Try it → Without any pictures, retype exactly the lines that begin at the one holding "По подозрению в" and end at the last line of the data below.

Material provided →
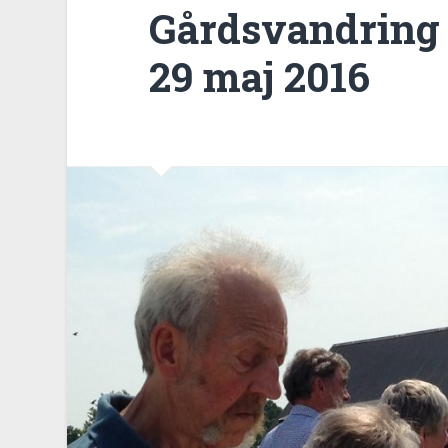
Gårdsvandring 
29 maj 2016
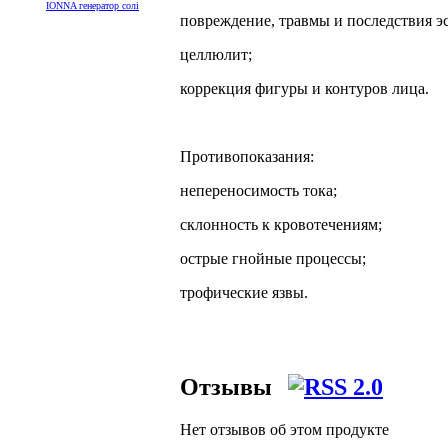
IONNA генератор солі
повреждение, травмы и последствия э
целлюлит;
коррекция фигуры и контуров лица.
Противопоказания:
непереносимость тока;
склонность к кровотечениям;
острые гнойные процессы;
трофические язвы.
Отзывы
Нет отзывов об этом продукте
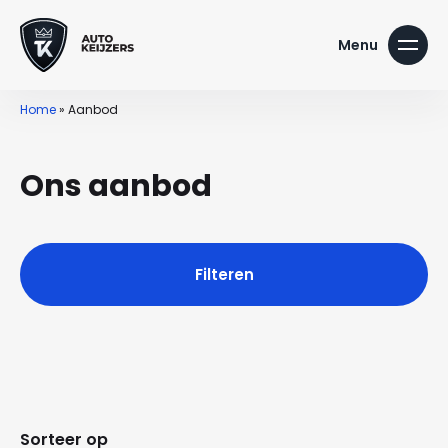
Home
»
Aanbod
Ons aanbod
Filteren
Sorteer op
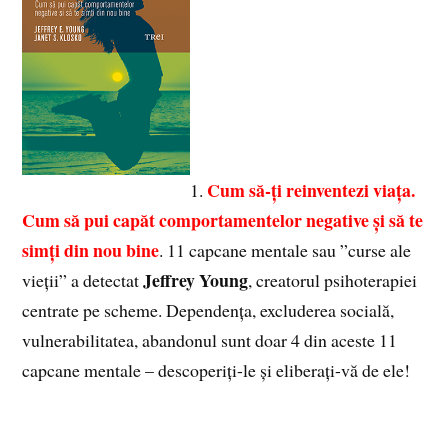
Cum să-ți reinventezi viața.
1.
Cum să pui capăt comportamentelor negative și să te
simți din nou bine
. 11 capcane mentale sau ”curse ale
Jeffrey Young
vieții” a detectat
, creatorul psihoterapiei
centrate pe scheme. Dependența, excluderea socială,
vulnerabilitatea, abandonul sunt doar 4 din aceste 11
capcane mentale – descoperiți-le și eliberați-vă de ele!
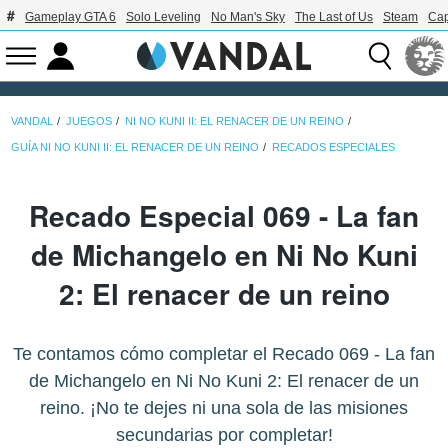
Gameplay GTA 6
Solo Leveling
No Man's Sky
The Last of Us
Steam
Ca
VANDAL
JUEGOS
NI NO KUNI II: EL RENACER DE UN REINO
GUÍA NI NO KUNI II: EL RENACER DE UN REINO
RECADOS ESPECIALES
Recado Especial 069 - La fan
de Michangelo en Ni No Kuni
2: El renacer de un reino
Te contamos cómo completar el Recado 069 - La fan
de Michangelo en Ni No Kuni 2: El renacer de un
reino. ¡No te dejes ni una sola de las misiones
secundarias por completar!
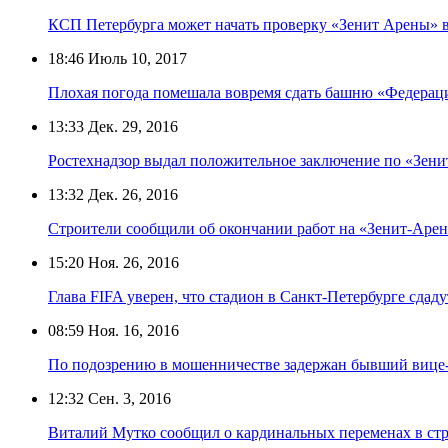
КСП Петербурга может начать проверку «Зенит Арены» в
18:46
Июль 10, 2017
Плохая погода помешала вовремя сдать башню «Федерац
13:33
Дек. 29, 2016
Ростехнадзор выдал положительное заключение по «Зени
13:32
Дек. 26, 2016
Строители сообщили об окончании работ на «Зенит-Арен
15:20
Ноя. 26, 2016
Глава FIFA уверен, что стадион в Санкт-Петербурге сдаду
08:59
Ноя. 16, 2016
По подозрению в мошенничестве задержан бывший вице-
12:32
Сен. 3, 2016
Виталий Мутко сообщил о кардинальных переменах в ст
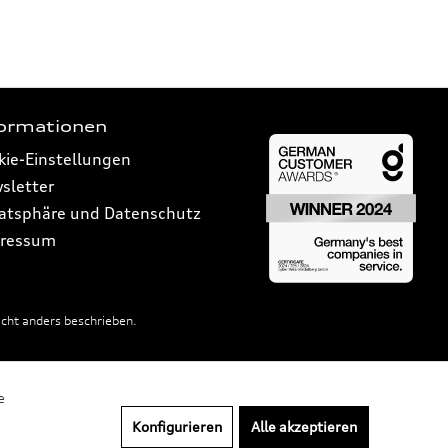
formationen
kie-Einstellungen
sletter
vatsphäre und Datenschutz
ressum
ht anders beschrieben.
e
Konfigurieren
Alle akzeptieren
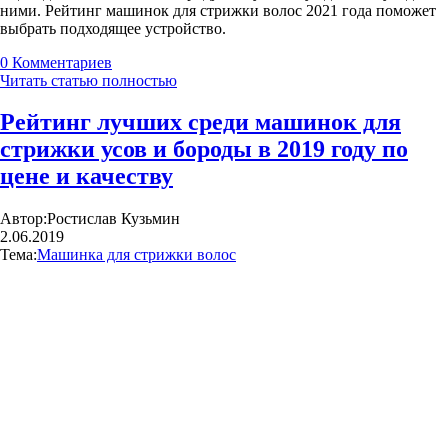
ними. Рейтинг машинок для стрижки волос 2021 года поможет
выбрать подходящее устройство.
0
Комментариев
Читать статью полностью
Рейтинг лучших среди машинок для
стрижки усов и бороды в 2019 году по
цене и качеству
Автор:
Ростислав Кузьмин
2.06.2019
Тема:
Машинка для стрижки волос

Output for this exercise →
По подозрению в мошенничестве задержан бывший вице-
12:32
Сен. 3, 2016
Виталий Мутко сообщил о кардинальных переменах в ст
formationen
kie-Einstellungen
sletter
vatsphäre und Datenschutz
ressum
ht anders beschrieben.
e
Konfigurieren
Alle akzeptieren
ними. Рейтинг машинок для стрижки волос 2021 года поможет
выбрать подходящее устройство.
0
Комментариев
Читать статью полностью
Рейтинг лучших среди машинок для
стрижки усов и бороды в 2019 году по
цене и качеству
Автор:
Ростислав Кузьмин
2.06.2019
Тема:
Машинка для стрижки волос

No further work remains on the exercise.